Set down each entry exactly as given; pictures should not appear in the copy.

[Material provided Boundary: Start]

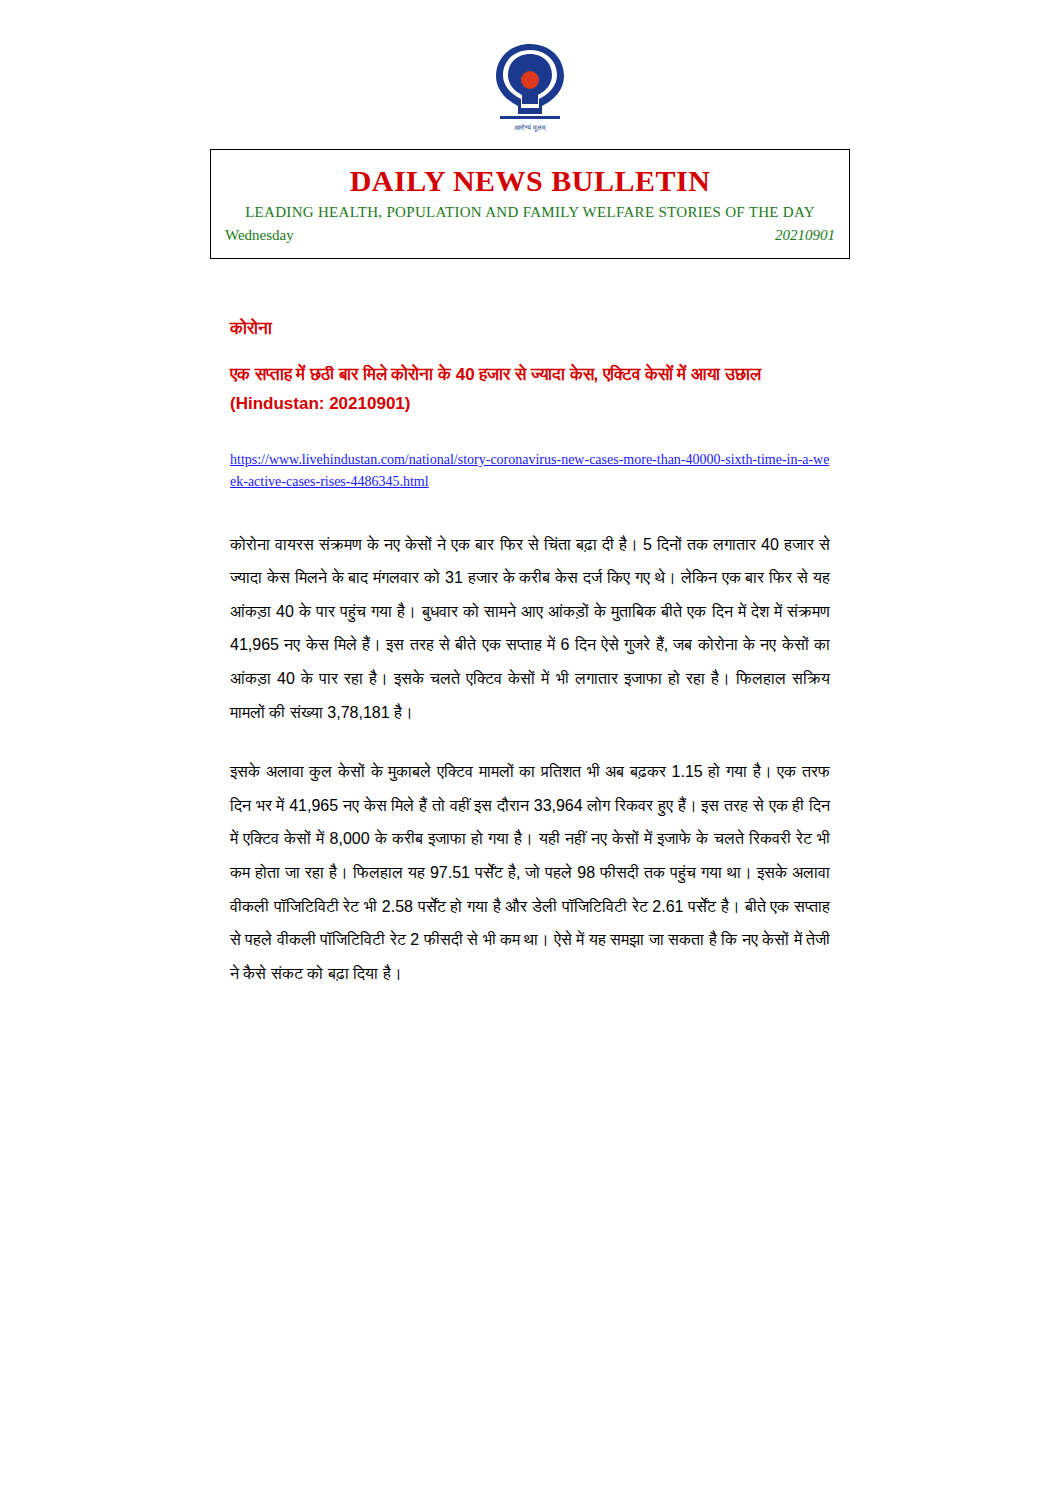आरोग्यं मूलम्‌
DAILY NEWS BULLETIN
LEADING HEALTH, POPULATION AND FAMILY WELFARE STORIES OF THE DAY
Wednesday 20210901
कोरोना
एक सप्ताह में छठी बार मिले कोरोना के 40 हजार से ज्यादा केस, एक्टिव केसों में आया उछाल (Hindustan: 20210901)
https://www.livehindustan.com/national/story-coronavirus-new-cases-more-than-40000-sixth-time-in-a-week-active-cases-rises-4486345.html
कोरोना वायरस संक्रमण के नए केसों ने एक बार फिर से चिंता बढ़ा दी है। 5 दिनों तक लगातार 40 हजार से ज्यादा केस मिलने के बाद मंगलवार को 31 हजार के करीब केस दर्ज किए गए थे। लेकिन एक बार फिर से यह आंकड़ा 40 के पार पहुंच गया है। बुधवार को सामने आए आंकड़ों के मुताबिक बीते एक दिन में देश में संक्रमण 41,965 नए केस मिले हैं। इस तरह से बीते एक सप्ताह में 6 दिन ऐसे गुजरे हैं, जब कोरोना के नए केसों का आंकड़ा 40 के पार रहा है। इसके चलते एक्टिव केसों में भी लगातार इजाफा हो रहा है। फिलहाल सक्रिय मामलों की संख्या 3,78,181 है।
इसके अलावा कुल केसों के मुकाबले एक्टिव मामलों का प्रतिशत भी अब बढ़कर 1.15 हो गया है। एक तरफ दिन भर में 41,965 नए केस मिले हैं तो वहीं इस दौरान 33,964 लोग रिकवर हुए हैं। इस तरह से एक ही दिन में एक्टिव केसों में 8,000 के करीब इजाफा हो गया है। यही नहीं नए केसों में इजाफे के चलते रिकवरी रेट भी कम होता जा रहा है। फिलहाल यह 97.51 पर्सेंट है, जो पहले 98 फीसदी तक पहुंच गया था। इसके अलावा वीकली पॉजिटिविटी रेट भी 2.58 पर्सेंट हो गया है और डेली पॉजिटिविटी रेट 2.61 पर्सेंट है। बीते एक सप्ताह से पहले वीकली पॉजिटिविटी रेट 2 फीसदी से भी कम था। ऐसे में यह समझा जा सकता है कि नए केसों में तेजी ने कैसे संकट को बढ़ा दिया है।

[Material provided Boundary: End]

**Answer for the task**
आरोग्यं मूलम्‌
DAILY NEWS BULLETIN
LEADING HEALTH, POPULATION AND FAMILY WELFARE STORIES OF THE DAY
Wednesday 20210901
कोरोना
एक सप्ताह में छठी बार मिले कोरोना के 40 हजार से ज्यादा केस, एक्टिव केसों में आया उछाल (Hindustan: 20210901)
https://www.livehindustan.com/national/story-coronavirus-new-cases-more-than-40000-sixth-time-in-a-week-active-cases-rises-4486345.html
कोरोना वायरस संक्रमण के नए केसों ने एक बार फिर से चिंता बढ़ा दी है। 5 दिनों तक लगातार 40 हजार से ज्यादा केस मिलने के बाद मंगलवार को 31 हजार के करीब केस दर्ज किए गए थे। लेकिन एक बार फिर से यह आंकड़ा 40 के पार पहुंच गया है। बुधवार को सामने आए आंकड़ों के मुताबिक बीते एक दिन में देश में संक्रमण 41,965 नए केस मिले हैं। इस तरह से बीते एक सप्ताह में 6 दिन ऐसे गुजरे हैं, जब कोरोना के नए केसों का आंकड़ा 40 के पार रहा है। इसके चलते एक्टिव केसों में भी लगातार इजाफा हो रहा है। फिलहाल सक्रिय मामलों की संख्या 3,78,181 है।
इसके अलावा कुल केसों के मुकाबले एक्टिव मामलों का प्रतिशत भी अब बढ़कर 1.15 हो गया है। एक तरफ दिन भर में 41,965 नए केस मिले हैं तो वहीं इस दौरान 33,964 लोग रिकवर हुए हैं। इस तरह से एक ही दिन में एक्टिव केसों में 8,000 के करीब इजाफा हो गया है। यही नहीं नए केसों में इजाफे के चलते रिकवरी रेट भी कम होता जा रहा है। फिलहाल यह 97.51 पर्सेंट है, जो पहले 98 फीसदी तक पहुंच गया था। इसके अलावा वीकली पॉजिटिविटी रेट भी 2.58 पर्सेंट हो गया है और डेली पॉजिटिविटी रेट 2.61 पर्सेंट है। बीते एक सप्ताह से पहले वीकली पॉजिटिविटी रेट 2 फीसदी से भी कम था। ऐसे में यह समझा जा सकता है कि नए केसों में तेजी ने कैसे संकट को बढ़ा दिया है।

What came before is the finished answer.